Doch der Alltag kehrt zurück, hierzulande, aber auch in Deutschland. Und dort erkranken Kinder – wie sonst nie im Sommer – gerade «reihenweise» an Atemwegsinfekten, wie die «Süddeutsche Zeitung» berichtet. Nach monatelangem Abstandhalten und Maskentragen schlagen die Viren zurück.

Es könne sein, dass das Immunsystem während der Pandemie eine wichtige Lernphase verpasst habe, so die Zeitung.
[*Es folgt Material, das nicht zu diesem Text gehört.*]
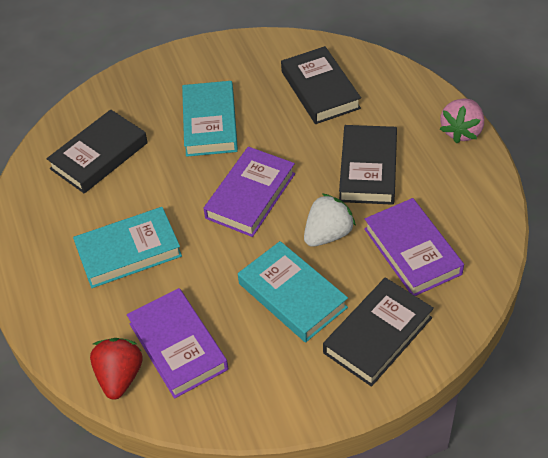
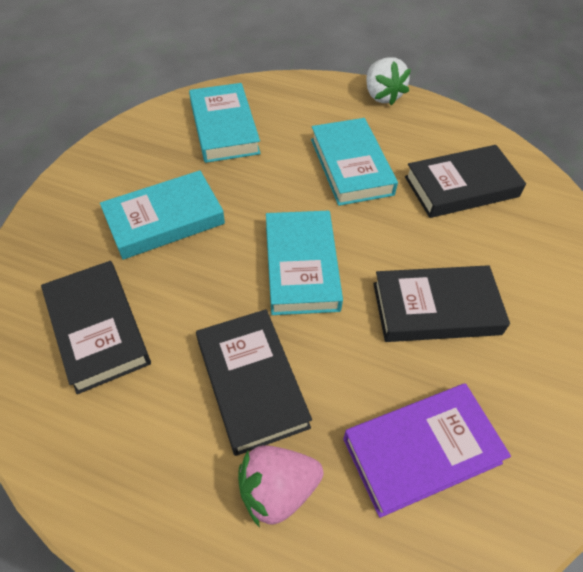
purple book: [127,288,228,399] [204,147,295,237] [364,198,464,296] = 3 -> [343,383,511,518] = 1
red strawberry: [90,338,142,400] = 1 -> none = 0
turquoise book: [73,207,182,288] [182,81,238,157] [238,241,348,342] = 3 -> [100,170,225,260] [189,83,261,163] [266,211,343,315] [311,118,398,206] = 4

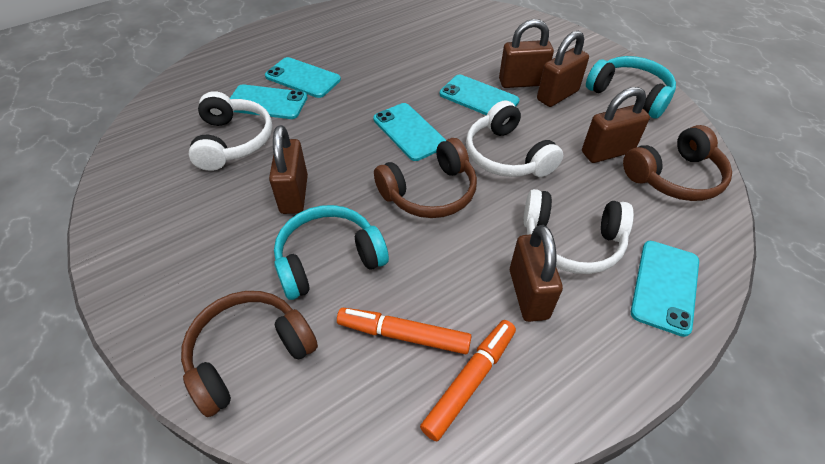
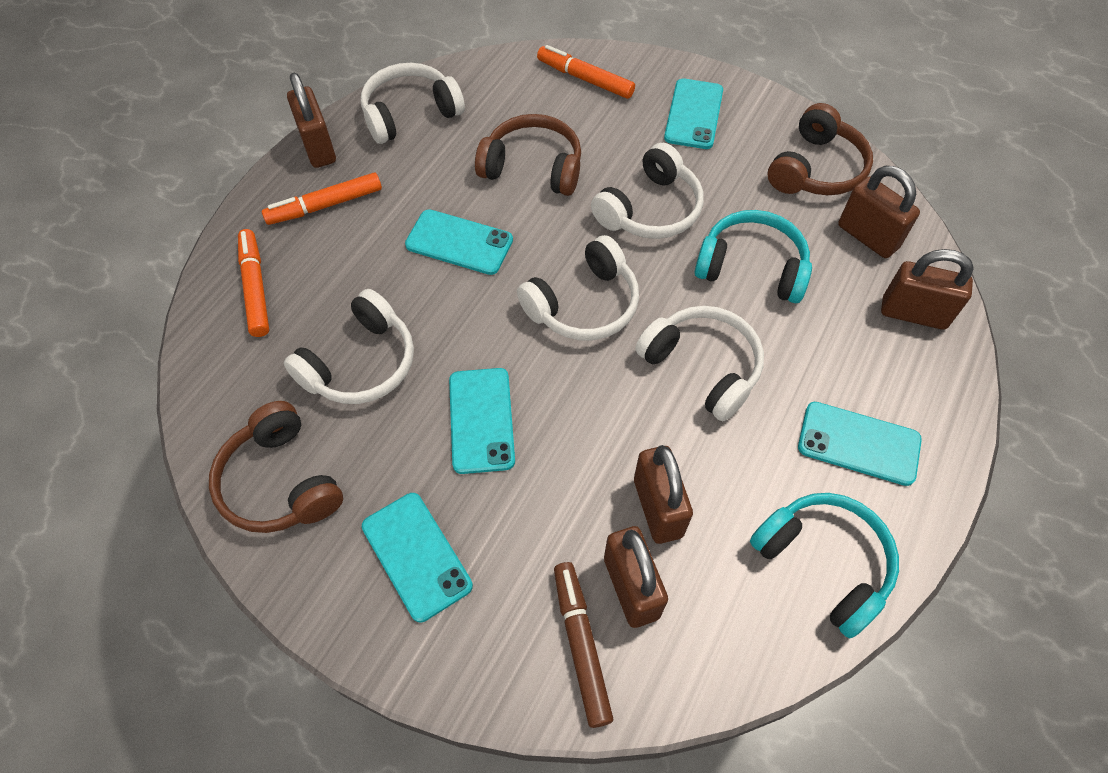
brown marker: none = 0 -> [554,562,613,728] = 1
orange marker: [337,308,472,354] [420,320,516,441] = 2 -> [238,229,269,337] [262,173,382,225] [537,45,635,99] = 3
white headphones: [189,91,273,171] [466,101,563,177] [523,189,634,274] = 3 -> [284,289,414,404] [361,63,465,144] [517,235,639,340] [591,143,703,239] [635,306,764,421] = 5

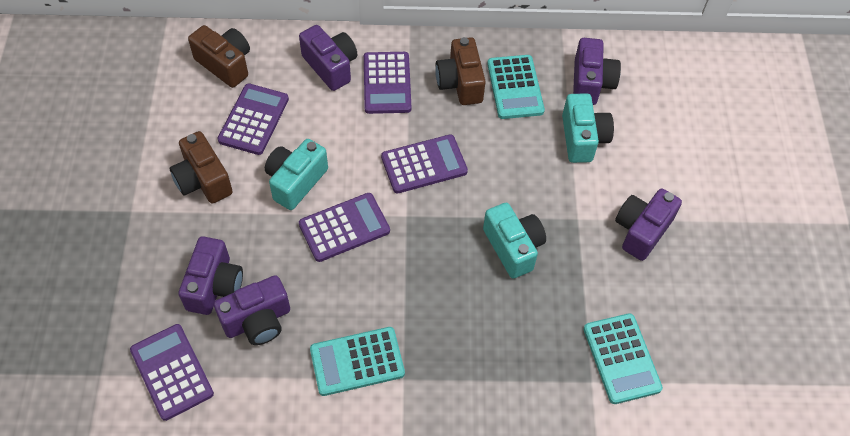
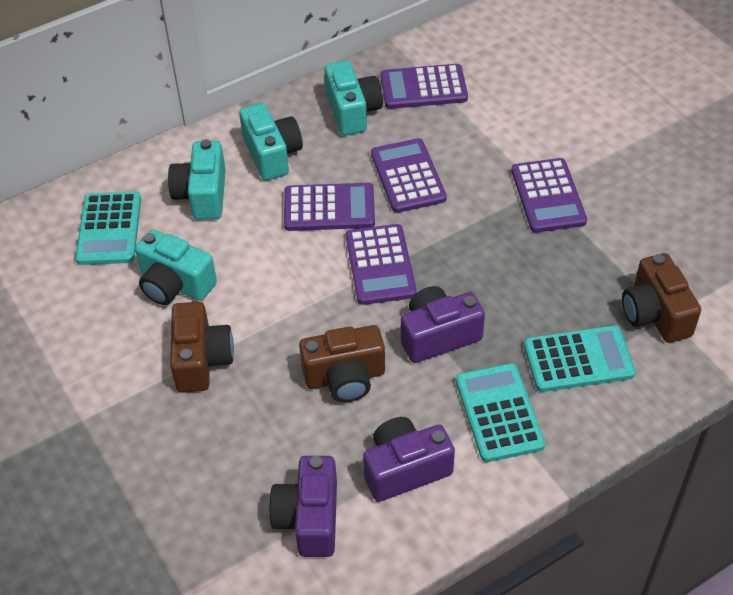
purple camera: [178,236,243,315] [214,275,290,345] [299,25,357,91] [573,38,621,105] [615,188,682,261] = 5 -> [269,456,337,557] [363,417,455,502] [401,286,485,363] = 3
turquoise camera: [265,139,328,210] [483,203,546,279] [562,93,614,163] = 3 -> [135,229,217,305] [168,139,226,220] [239,103,303,181] [324,60,383,136] = 4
Während in der vorletzten Saison etwa 190'000 Grippe-Infektionen gezählt wurden, waren es 2020/2021 noch 564. Auch in der Schweiz hat die Grippe-Welle während Corona quasi nicht stattgefunden.

Kinder im Fokus

Sorgen macht das den Experten vor allem bei Kindern. Etwa beim Respiratorischen Synzytial-Virus (RSV), einem Erreger, der kleine Kinder schwer krank machen kann. Im vergangenen Winter sei die Zahl der RSV-Infektionen um 90 Prozent zurückgegangen, berichtet Gesine Hansen, ärztliche Direktorin des Zentrums Kinderheilkunde und Jugendmedizin an der Medizinischen Hochschule Hannover.
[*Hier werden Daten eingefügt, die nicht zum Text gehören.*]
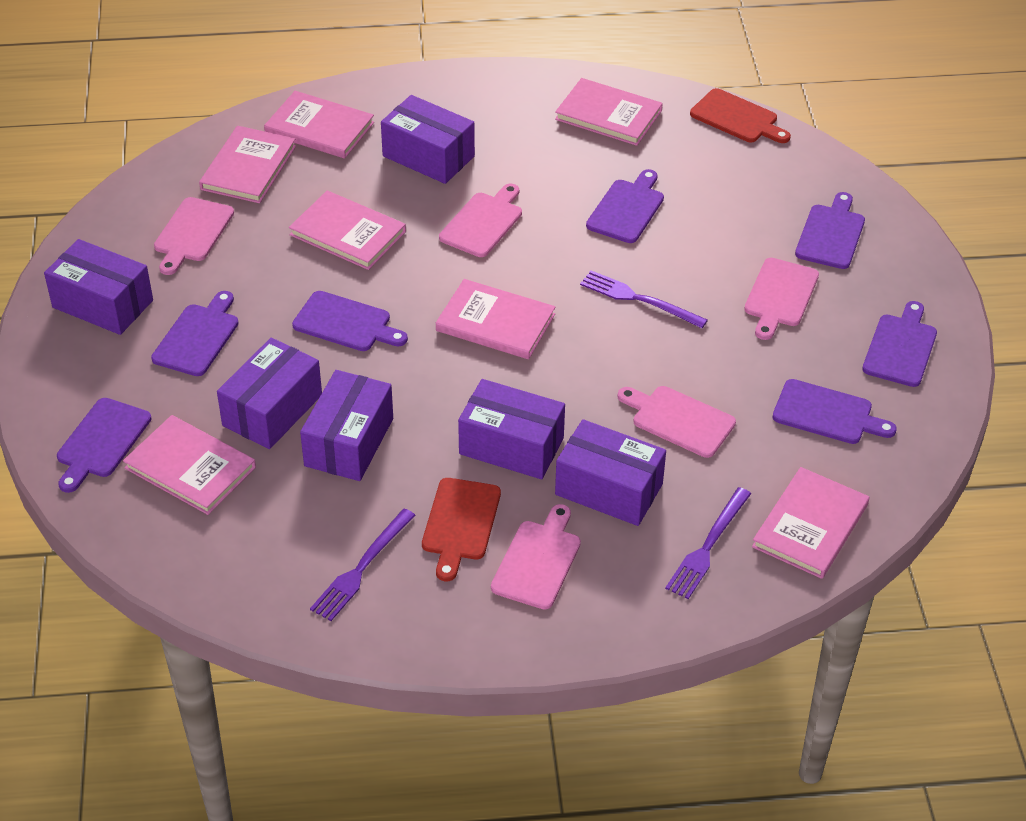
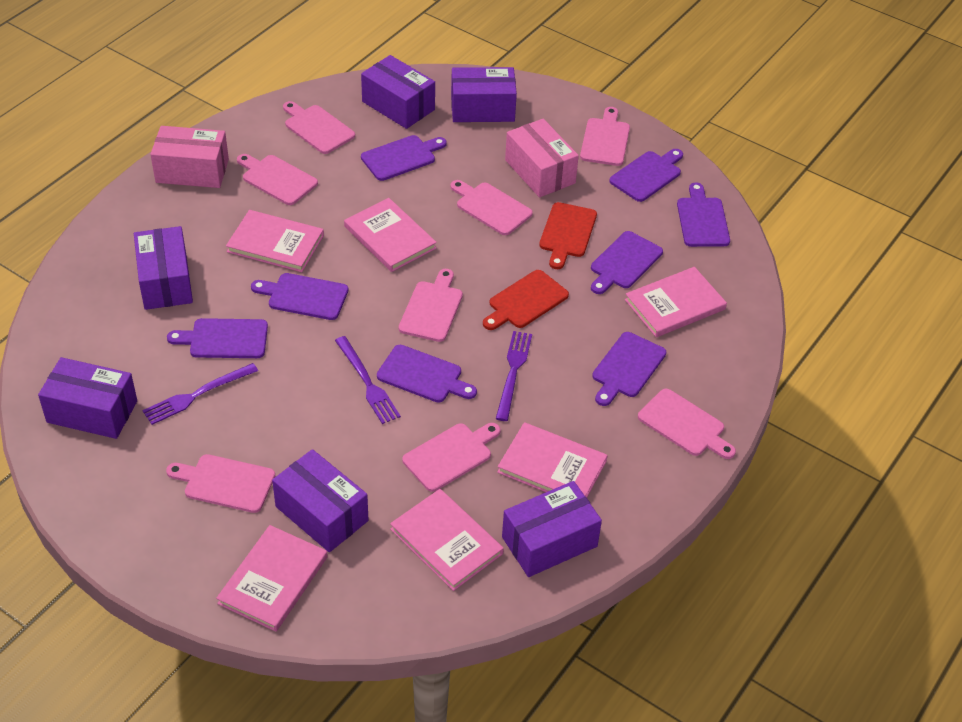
pink book: [123,415,256,515] [199,126,296,203] [264,91,374,159] [289,190,406,270] [436,279,555,359] [555,78,663,146] [752,467,869,579] = 7 -> [216,525,328,632] [226,210,324,272] [344,198,437,272] [390,489,504,591] [497,422,608,497] [625,267,727,337] = 6
pink box: none = 0 -> [150,126,229,188] [505,119,579,198] = 2
pink cutting board: [154,197,234,275] [439,183,522,257] [491,504,581,609] [618,386,736,458] [744,258,819,340] = 5 -> [166,454,275,513] [237,154,318,205] [283,101,355,154] [399,269,463,342] [402,423,501,492] [450,180,533,235] [580,107,630,166] [638,389,736,459] = 8
purple cutting board: [57,398,151,493] [151,291,239,376] [292,291,408,351] [586,169,664,243] [772,379,897,444] [795,192,865,269] [862,301,937,387] = 7 -> [167,318,268,358] [251,273,348,320] [361,135,447,181] [377,345,477,403] [591,231,663,294] [592,332,666,406] [609,149,683,202] [677,182,730,247] = 8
Man müsse damit rechnen, dass die sehr jungen Kinder, die den Infekt noch nicht hinter sich hätten, dies nun nachholen, so Hansen.

Die Pause für das Immunsystem muss aber nicht unbedingt nachteilig sein. Der deutsche Immunologe Carsten Watzl sieht auch Vorteile: Denn ein Immunsystem, dass sich weniger mit Keimen herumschlagen müsse, altere langsamer. Bei künftigen Erregern habe der Körper damit quasi mehr Reserven und Zellen die bereit seien, auf Neues zu reagieren.

Ungewisse Zukunft

Wie sich die Erfahrung der letzten Monate aber letztlich auswirken wird, wisse man schlicht nicht, sind sich die Experten einig. So sagt Kindermedizinerin Hansen: «Wir müssen abwarten, ob sich dies langfristig auswirkt oder ob diese verpassten frühen Erfahrungen des Immunsystems einfach später mit ähnlichem Lerneffekt aufgeholt werden können.»

Eines sei aber klar: Die Massnahmen gegen die Pandemie seien nötig gewesen, hält sie fest. Diese aber nun ewig aufrechtzuerhalten, sei allerdings auch nicht sinnvoll – sobald es die Pandemie erlaubt, «müssen wir wieder zum normalen Leben zurückkehren.»